Funktioniert leider nicht =(


----------



## hhunderter (30. Dezember 2009)

Kommt den irgendeine Fehlermeldung ?
bzw. was Funktioniert den nicht so?


----------



## bofh1337 (30. Dezember 2009)

Sehe ich gerade...mach mal aus dem "id" ein "ID".....oder änder das feld in der DB


----------



## patrick1527 (30. Dezember 2009)

hhunderter hat gesagt.:


> Kommt den irgendeine Fehlermeldung ?
> bzw. was Funktioniert den nicht so?



keine Fehlermeldung das feld ist einfach nur leer ...
am "id" liegt es auch nicht, da es in der Datenbank auch klein geschrieben ist

hab das einfach so in das Formular geschrieben

^
	
	
	



```
<?php

    $liste = '';
    $sql1 = mysql_query("SELECT id,begr FROM `katalog`");
    $ergbenabf = mysql_query($sql1);
    while ($res1 = mysql_fetch_array($sql1))
    {
        $liste .= '<option value="' . $res1['id'] . '">' . $res1['begr'] . '</option>';
    }
?> 
   <select name="aufgabe">' . $liste . '</select>
```

danke für Edid!


----------



## hhunderter (31. Dezember 2009)

Richtig würde das so aussehen:

```
<?php

    $liste = '';
    $sql1 = mysql_query("SELECT * FROM `katalog`");
    $ergbenabf = mysql_query($sql1);
    while ($res1 = mysql_fetch_array($ergbenabf))
    {
        $liste .= '<option value="' . $res1['id'] . '">' . $res1['begr'] . '</option>';
    }

   echo '<select name="aufgabe">' . $liste . '</select>';
?>
```

Vorausgesetzt du hast die Datenbank vorher schon geöffnet :

```
mysql_connect(hostname, user, pas);
mysql_select_db(dbname);
```


----------



## patrick1527 (31. Dezember 2009)

Funktioniert leider trotzdem noch nicht , es kommt die meldung 

Warning: mysql_fetch_array(): supplied argument is not a valid MySQL result resource in xxxx on line 56

Also ein Fehler beim Selecte sollte das bedeuten oder , aber ich habe mit der Datenbank schon connectet also an dem kann es normal nicht liegen...


----------



## rd4eva (31. Dezember 2009)

Existiert die Tabelle katalog überhaupt?
Bzw. Existiert die Tabelle katalog überhaupt in der Datenbank in der du dich befindest oder musst du eventuell noch die Datenbank ändern!?

Siehe
http://de.php.net/manual/de/function.mysql-select-db.php


----------



## _Grubi (31. Dezember 2009)

Was soll denn der doppelte Aufruf von mysql_query()?

```
$sql1 = mysql_query("SELECT id,begr FROM `katalog`");
    $ergbenabf = mysql_query($sql1);
```
Ändere es einmal so:

```
$ergbenabf = mysql_query("SELECT id,begr FROM `katalog`") or die(mysql_error());
```
Wenn dann alles funktioniert und es keine Fehlermeldungen mehr gibt, kannst du 

```
or die(mysql_error())
```
wieder entfernen (Semikolon aber nicht löschen  )


----------



## patrick1527 (31. Dezember 2009)

danke werde ich dann morgen testen  jetzt wird erst mal gefeiert danke =)

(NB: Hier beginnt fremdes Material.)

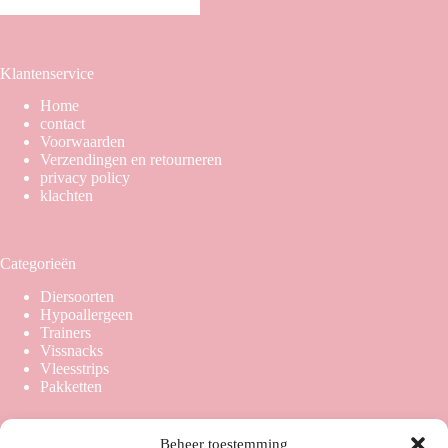
Klantenservice
Home
contact
Voorwaarden
Verzendingen en retourneren
privacy policy
klachten
Categorieën
Diersoorten
Hypoallergeen
Trainers
Vissnacks
Vleesstrips
Pakketten
Beheer toestemming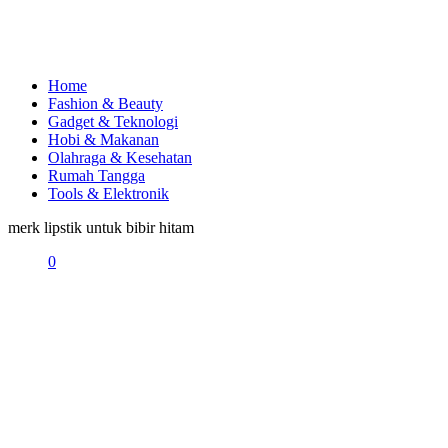
Home
Fashion & Beauty
Gadget & Teknologi
Hobi & Makanan
Olahraga & Kesehatan
Rumah Tangga
Tools & Elektronik
merk lipstik untuk bibir hitam
0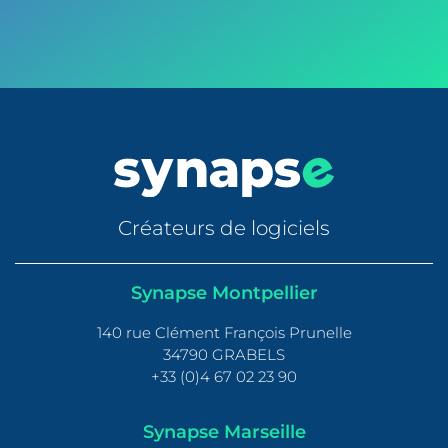
Consultez nos offres d’emploi
Créateurs de logiciels
Synapse Montpellier
140 rue Clément François Prunelle
34790 GRABELS
+33 (0)4 67 02 23 90
Synapse Marseille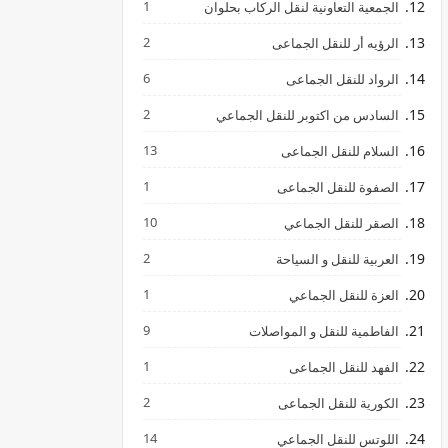
1
الجمعية التعاونية لنقل الركاب بحلوان
2
الرؤيه أر للنقل الجماعى
6
الرواد للنقل الجماعى
2
السادس من اكتوبر للنقل الجماعي
13
السلام للنقل الجماعى
1
الصفوة للنقل الجماعى
10
الصقر للنقل الجماعي
2
العربية للنقل و السياحة
1
العزة للنقل الجماعي
9
الفاطمية للنقل و المواصلات
1
الفهد للنقل الجماعى
2
الكورية للنقل الجماعى
14
اللوتس للنقل الجماعي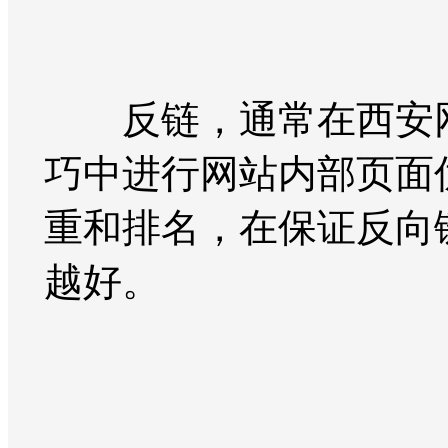
反链，通常在西安网站
巧中进行网站内部页面
重和排名，在保证反向
越好。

wünsche einen Guten Rutsch


----------



## patrick1527 (1. Januar 2010)

Danke, funktioniert jetzt einwandfrei =) 
eine frage hätte ich jetzt noch wenn ich die ID in einem eigenem Textfeld ausgeben möchte, abhängig von der auswahl des Drop Down Menüs wie kann ich das Realisieren ?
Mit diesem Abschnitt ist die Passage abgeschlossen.